_Problem set_.
• A. Say whether each statement agrees with the profile of Henry Friedman below. Answer yes or no and quote the words of the profile that decide it. (i) Friedman's mother took him to musicals after his father died. (ii) CAPE was designed to mentor male varsity athletes at Duke. (iii) The Chronicle published its story about Friedman in early 2016.
• B. Reproduce the part of the profile of Henry Friedman below from the words "The Optimist: Getting" up to and including the words "mentoring, and Broadway.".

The Optimist: Getting to Know Henry Friedman

Henry S. Friedman, MD, is the James B. Powell Jr. Professor of Neuro-Oncology, and a well-known face of the Preston Robert Tisch Brain Tumor Center at Duke.

He has been profiled many times, in Duke publications and beyond. And with every interview, it becomes clear what is really important to him:  his family, his work at Duke, mentoring, and Broadway.

The latter he credits with lifting him out of a deep depression as a child, after his father died suddenly. His mother began taking him to musical after musical –Fiddler on the RoofCabaretMan of La Mancha. He says it helped him see the beauty in life. To this day, Broadway remains a great love.

He is married to Duke’s Joanne Kurtzberg, MD, a renowned expert in pediatric blood and marrow transplantation, umbilical cord blood banking and transplantation, and novel applications of cord blood. In a biography that was written when Henry was named a Distinguished Alumna of the Duke School of Medicine 2014, he is quoted, “You can tell if a man is smart by deter­mining if he married up.” They have two grown children, Josh and Sara.

Along with his colleague Allan Friedman, MD, Henry built Collegiate Athlete Premedical Experience (CAPE), a program designed to mentor Duke female varsity athletes who want to pursue a career in medicine. To date, the program has placed over 100 such students who are now in medical school or beyond. He says there’s any other program like it anywhere. Their first mentee, Duke basketball player Georgia Beasley, is now a surgical oncologist at Duke.

The title of a late 2016 story about Henry in The Chronicle ("Hope in a Hoodie") pays homage to two other things he is famous for: his “uniform” and his positive thinking. He believes optimism is good medicine, and helped turn this belief into the mantra of the brain tumor center, “At Duke there is hope.”

_Data under study_.

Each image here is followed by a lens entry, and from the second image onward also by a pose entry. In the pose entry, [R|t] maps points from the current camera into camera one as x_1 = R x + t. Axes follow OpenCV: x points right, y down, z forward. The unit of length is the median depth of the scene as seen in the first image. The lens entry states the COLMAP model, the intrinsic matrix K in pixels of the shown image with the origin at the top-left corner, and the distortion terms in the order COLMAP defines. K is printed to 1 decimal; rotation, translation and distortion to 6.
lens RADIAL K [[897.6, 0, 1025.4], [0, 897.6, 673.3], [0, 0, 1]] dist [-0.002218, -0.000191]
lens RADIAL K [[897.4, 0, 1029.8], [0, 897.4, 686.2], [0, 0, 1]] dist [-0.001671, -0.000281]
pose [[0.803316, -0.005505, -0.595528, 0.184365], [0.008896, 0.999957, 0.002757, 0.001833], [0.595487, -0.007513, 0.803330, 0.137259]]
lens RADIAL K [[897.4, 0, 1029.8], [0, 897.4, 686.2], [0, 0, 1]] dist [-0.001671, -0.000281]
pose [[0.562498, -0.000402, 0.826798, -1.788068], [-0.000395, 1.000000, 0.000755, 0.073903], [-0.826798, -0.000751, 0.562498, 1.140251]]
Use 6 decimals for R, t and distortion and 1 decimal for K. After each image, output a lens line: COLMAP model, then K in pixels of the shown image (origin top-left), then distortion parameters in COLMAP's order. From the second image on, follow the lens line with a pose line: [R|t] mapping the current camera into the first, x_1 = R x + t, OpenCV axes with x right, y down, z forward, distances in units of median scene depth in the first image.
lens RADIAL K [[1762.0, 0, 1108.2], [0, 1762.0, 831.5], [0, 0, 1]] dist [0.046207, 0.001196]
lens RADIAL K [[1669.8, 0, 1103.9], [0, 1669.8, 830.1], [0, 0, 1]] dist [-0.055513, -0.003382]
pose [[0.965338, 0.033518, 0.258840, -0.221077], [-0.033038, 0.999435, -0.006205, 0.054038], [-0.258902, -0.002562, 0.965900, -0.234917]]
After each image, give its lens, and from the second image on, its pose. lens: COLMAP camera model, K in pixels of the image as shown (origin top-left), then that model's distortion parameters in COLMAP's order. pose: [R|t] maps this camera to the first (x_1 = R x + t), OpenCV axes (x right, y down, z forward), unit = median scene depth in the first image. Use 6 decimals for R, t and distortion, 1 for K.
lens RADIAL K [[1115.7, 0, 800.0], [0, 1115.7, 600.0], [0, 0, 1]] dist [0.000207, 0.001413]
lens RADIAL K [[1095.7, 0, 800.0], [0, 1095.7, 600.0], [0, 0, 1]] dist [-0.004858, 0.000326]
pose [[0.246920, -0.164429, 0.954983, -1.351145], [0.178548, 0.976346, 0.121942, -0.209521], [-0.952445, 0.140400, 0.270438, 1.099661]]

_Solution set_.
• A.
(i) Yes: "His mother began taking him to musical after musical"
(ii) No: "a program designed to mentor Duke female varsity athletes who want to pursue a career in medicine"
(iii) No: "The title of a late 2016 story about Henry in The Chronicle"

• B.
The Optimist: Getting to Know Henry Friedman

Henry S. Friedman, MD, is the James B. Powell Jr. Professor of Neuro-Oncology, and a well-known face of the Preston Robert Tisch Brain Tumor Center at Duke.

He has been profiled many times, in Duke publications and beyond. And with every interview, it becomes clear what is really important to him:  his family, his work at Duke, mentoring, and Broadway.